In my most recent post, I linked to a story of a woman whose baby was diagnosed by ultrasound with severe fetal anomalies, and given zero chance to live — if he made it to term, he likely would die in birth; if he made it through birth, he likely would die soon afterwards. Every doctor she saw counseled her to have an abortion. I thought at the time of the post, that the website (Be Not Afraid) was her particular site or blog. I have since read through more of it, and have found that this website actually “is an online outreach to parents who have received a poor or difficult prenatal diagnosis.”

There are numerous stories on this site, covering a wide range of experiences. The one thing they have in common, though, is that all of the women and couples chose not to have an abortion, although they were counseled to have one. Some of the stories include inaccurate diagnoses, babies living just a few minutes (which was longer than the doctor’s predictions), and most of all just loving the babies that they grew in their wombs.

Here’s a similar story from a different website. I’m including it, because of the woman’s pregnancy and birth story (hint — she fired her doctors and went to a midwife).

I’ve read a story of a woman who had an abortion (technically, a preterm induction — labor is induced before the baby is old enough to live, and no attempt at resuscitation nor life-saving measures are employed) after finding out her son had severe disabilities and would not survive to term; or if he did, would not survive birth; or if he did, would not survive long after birth. She said that she had no choice but to terminate the pregnancy — she couldn’t bear the thought of continuing to grow her baby in her womb, all the while knowing he would die. As is shown by many of the stories on the Be Not Afraid website, most doctors will fully support the choice of abortion, but will not fully support the choice of continuing the pregnancy. (Is it really a choice, then? — when only one option is truly available?)

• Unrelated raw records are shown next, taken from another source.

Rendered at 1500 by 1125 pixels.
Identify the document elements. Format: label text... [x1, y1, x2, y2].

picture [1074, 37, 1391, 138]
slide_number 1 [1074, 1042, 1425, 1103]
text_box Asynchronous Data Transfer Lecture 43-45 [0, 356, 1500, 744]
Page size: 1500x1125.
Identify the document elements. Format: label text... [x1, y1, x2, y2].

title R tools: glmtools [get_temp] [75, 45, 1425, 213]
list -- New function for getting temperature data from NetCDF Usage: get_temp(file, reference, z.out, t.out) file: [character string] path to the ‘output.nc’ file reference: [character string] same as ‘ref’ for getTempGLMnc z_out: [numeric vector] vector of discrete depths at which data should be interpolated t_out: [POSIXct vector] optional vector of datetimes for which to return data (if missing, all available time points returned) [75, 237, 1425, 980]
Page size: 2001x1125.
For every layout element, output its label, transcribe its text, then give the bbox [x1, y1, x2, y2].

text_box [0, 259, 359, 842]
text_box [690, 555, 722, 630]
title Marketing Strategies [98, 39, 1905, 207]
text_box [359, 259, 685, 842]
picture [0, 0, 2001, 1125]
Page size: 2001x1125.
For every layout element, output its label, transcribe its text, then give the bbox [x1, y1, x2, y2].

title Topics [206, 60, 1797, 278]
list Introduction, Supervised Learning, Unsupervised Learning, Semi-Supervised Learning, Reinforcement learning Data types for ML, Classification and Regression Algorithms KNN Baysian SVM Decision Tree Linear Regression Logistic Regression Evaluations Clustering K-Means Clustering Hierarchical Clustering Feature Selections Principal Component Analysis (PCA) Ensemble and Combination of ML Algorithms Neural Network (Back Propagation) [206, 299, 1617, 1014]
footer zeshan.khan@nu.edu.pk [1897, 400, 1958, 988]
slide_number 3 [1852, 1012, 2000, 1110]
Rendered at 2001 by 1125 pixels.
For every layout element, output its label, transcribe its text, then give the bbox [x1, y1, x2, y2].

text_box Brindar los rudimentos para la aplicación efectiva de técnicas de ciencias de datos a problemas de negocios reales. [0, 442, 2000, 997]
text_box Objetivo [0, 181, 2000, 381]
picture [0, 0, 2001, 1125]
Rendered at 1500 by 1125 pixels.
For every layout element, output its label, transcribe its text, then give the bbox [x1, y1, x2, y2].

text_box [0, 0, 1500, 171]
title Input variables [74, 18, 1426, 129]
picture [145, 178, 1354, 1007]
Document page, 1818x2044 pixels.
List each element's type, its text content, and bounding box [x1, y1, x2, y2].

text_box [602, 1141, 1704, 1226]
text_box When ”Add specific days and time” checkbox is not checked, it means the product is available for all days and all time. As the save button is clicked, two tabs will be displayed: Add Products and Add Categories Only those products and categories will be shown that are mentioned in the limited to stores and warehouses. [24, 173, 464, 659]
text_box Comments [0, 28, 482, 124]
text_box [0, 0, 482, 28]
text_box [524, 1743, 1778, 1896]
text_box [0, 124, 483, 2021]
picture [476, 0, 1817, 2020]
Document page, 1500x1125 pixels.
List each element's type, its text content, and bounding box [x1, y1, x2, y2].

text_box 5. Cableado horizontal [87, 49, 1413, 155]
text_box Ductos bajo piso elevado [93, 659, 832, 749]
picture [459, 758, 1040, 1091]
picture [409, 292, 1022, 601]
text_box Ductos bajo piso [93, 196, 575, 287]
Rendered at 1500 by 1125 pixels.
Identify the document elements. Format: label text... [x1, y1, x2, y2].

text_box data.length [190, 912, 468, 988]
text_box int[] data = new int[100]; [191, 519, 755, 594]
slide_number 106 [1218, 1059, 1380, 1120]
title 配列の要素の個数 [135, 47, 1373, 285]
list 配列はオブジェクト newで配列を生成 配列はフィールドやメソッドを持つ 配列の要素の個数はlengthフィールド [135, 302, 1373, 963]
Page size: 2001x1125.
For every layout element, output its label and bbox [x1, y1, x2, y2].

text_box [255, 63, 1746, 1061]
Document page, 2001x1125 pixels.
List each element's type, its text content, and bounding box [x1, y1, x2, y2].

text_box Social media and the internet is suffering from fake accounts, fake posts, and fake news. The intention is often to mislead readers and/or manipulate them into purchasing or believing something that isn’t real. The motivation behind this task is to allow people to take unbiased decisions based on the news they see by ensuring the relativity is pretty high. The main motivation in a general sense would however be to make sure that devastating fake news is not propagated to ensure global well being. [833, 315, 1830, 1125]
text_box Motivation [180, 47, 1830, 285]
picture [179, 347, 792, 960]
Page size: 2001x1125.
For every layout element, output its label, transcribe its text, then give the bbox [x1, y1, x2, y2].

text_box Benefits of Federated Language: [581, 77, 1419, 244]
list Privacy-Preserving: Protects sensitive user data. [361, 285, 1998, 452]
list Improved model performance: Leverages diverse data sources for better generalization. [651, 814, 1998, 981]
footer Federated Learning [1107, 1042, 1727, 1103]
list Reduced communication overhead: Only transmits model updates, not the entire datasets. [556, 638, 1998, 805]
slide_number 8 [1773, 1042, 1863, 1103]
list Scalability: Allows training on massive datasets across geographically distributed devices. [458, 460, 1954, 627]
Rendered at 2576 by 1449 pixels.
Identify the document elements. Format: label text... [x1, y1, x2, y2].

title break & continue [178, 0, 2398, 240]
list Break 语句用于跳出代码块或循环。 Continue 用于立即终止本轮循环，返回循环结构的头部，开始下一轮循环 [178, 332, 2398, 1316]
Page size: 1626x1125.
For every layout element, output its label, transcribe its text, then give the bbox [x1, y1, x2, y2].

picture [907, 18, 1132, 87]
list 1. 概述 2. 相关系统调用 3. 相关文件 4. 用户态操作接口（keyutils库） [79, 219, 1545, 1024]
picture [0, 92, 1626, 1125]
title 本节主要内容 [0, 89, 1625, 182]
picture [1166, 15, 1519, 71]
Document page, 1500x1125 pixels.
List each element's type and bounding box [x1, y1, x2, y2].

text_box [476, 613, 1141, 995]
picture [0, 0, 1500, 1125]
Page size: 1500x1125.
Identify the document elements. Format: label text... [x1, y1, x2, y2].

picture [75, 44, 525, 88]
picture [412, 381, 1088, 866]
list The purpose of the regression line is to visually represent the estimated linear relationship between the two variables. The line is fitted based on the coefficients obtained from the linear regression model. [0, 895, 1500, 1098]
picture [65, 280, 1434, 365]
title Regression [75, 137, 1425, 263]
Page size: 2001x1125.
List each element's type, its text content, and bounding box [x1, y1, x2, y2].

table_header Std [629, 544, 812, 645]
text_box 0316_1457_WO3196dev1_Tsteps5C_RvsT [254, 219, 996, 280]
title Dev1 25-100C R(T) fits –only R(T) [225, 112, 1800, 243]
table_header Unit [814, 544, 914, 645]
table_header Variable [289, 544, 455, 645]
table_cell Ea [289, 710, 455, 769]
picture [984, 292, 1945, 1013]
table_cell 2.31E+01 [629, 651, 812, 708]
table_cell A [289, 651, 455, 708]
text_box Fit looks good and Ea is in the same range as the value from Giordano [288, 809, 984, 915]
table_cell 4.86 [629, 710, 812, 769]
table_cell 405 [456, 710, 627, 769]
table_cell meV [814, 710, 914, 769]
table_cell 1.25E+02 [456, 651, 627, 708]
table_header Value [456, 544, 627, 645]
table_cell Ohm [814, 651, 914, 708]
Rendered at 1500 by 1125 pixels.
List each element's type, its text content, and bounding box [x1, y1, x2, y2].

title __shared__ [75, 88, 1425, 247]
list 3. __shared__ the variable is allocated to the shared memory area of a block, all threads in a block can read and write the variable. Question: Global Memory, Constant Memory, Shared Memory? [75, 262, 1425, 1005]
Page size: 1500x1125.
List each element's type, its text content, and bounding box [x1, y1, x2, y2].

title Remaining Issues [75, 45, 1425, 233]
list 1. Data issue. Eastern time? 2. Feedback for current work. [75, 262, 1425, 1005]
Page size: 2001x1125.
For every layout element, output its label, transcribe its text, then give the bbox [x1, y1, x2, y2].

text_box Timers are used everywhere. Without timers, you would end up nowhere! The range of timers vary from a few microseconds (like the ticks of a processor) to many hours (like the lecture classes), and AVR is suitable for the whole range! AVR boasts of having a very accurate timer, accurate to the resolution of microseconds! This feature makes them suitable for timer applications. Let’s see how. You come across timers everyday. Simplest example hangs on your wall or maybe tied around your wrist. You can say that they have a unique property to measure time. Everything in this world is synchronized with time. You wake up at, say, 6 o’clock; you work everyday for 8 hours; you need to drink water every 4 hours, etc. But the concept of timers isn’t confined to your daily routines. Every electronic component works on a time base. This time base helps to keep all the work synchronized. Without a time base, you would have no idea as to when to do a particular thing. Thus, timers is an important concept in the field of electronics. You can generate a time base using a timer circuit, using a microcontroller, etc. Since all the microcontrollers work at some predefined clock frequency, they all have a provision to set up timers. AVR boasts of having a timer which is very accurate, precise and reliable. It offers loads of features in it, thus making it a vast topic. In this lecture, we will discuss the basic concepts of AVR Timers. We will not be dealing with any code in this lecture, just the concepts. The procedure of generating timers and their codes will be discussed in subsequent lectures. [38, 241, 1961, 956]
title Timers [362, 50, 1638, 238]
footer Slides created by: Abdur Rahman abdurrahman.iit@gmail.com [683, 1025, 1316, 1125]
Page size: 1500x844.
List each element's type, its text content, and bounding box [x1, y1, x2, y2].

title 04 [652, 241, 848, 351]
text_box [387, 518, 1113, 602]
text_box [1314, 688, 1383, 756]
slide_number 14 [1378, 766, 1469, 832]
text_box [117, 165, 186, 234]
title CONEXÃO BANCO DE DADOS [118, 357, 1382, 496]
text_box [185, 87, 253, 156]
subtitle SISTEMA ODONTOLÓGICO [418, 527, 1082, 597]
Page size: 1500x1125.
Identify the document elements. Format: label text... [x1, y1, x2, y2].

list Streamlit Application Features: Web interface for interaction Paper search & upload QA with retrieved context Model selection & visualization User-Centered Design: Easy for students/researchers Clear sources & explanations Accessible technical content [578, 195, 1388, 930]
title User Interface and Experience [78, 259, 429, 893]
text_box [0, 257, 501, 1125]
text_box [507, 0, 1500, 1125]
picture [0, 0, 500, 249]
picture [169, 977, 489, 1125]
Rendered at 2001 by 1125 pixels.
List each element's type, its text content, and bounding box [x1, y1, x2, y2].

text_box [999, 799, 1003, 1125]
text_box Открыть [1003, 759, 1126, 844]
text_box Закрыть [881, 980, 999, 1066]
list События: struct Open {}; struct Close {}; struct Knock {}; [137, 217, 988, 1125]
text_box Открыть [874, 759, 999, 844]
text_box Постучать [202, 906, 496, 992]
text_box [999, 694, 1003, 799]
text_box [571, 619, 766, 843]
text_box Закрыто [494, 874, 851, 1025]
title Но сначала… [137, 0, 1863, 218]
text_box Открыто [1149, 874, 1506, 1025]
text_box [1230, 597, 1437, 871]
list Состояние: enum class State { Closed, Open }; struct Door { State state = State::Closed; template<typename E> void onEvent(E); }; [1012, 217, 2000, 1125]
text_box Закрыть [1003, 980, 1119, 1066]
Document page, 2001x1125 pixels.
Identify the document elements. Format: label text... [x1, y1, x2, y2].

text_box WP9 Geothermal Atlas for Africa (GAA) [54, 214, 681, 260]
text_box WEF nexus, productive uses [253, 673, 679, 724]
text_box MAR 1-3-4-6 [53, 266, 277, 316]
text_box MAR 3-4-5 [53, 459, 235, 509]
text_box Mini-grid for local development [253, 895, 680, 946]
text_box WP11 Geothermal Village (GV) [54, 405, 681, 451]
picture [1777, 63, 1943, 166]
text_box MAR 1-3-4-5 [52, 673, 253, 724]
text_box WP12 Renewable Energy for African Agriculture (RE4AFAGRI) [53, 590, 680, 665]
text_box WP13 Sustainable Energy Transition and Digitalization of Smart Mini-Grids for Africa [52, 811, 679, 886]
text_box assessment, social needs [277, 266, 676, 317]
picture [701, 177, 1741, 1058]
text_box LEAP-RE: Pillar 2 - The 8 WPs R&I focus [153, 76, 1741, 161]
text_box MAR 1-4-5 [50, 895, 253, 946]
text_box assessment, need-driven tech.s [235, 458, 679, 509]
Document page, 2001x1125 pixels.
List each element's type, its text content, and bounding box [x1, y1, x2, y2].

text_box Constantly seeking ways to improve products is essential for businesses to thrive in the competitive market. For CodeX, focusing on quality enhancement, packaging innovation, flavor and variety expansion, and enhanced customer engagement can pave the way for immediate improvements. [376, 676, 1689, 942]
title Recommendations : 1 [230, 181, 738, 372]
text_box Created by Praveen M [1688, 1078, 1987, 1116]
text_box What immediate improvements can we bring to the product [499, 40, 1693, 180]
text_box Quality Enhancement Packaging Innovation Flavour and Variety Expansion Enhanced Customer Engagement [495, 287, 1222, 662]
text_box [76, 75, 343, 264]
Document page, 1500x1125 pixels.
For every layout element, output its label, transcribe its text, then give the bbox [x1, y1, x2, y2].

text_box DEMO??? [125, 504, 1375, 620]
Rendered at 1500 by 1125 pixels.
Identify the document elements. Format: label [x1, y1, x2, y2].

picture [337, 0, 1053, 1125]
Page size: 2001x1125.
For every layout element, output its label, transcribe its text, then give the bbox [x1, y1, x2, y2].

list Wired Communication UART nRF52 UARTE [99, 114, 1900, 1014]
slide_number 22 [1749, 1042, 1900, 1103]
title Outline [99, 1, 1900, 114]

If you are being faced with this choice, my heart goes out to you. I urge you to consider all of your options, including the fact that prenatal diagnoses may be wrong. If you are being faced with this choice, and you want to continue your pregnancy while everyone else around you is urging you to have an abortion and “just get on with your life” or “have another baby — one without defects,” then I beg you to seek support. You are not alone. You are not the only person to have faced this. You will not be the only woman to have chosen to keep nourishing and growing her baby in her womb, even when all the “experts” say it will be better for you to stop. Even if your baby has only a slim chance at life, abortion reduces that chance to zero. Even if your baby dies soon after he is born, he will live longer than he would have if you choose to abort.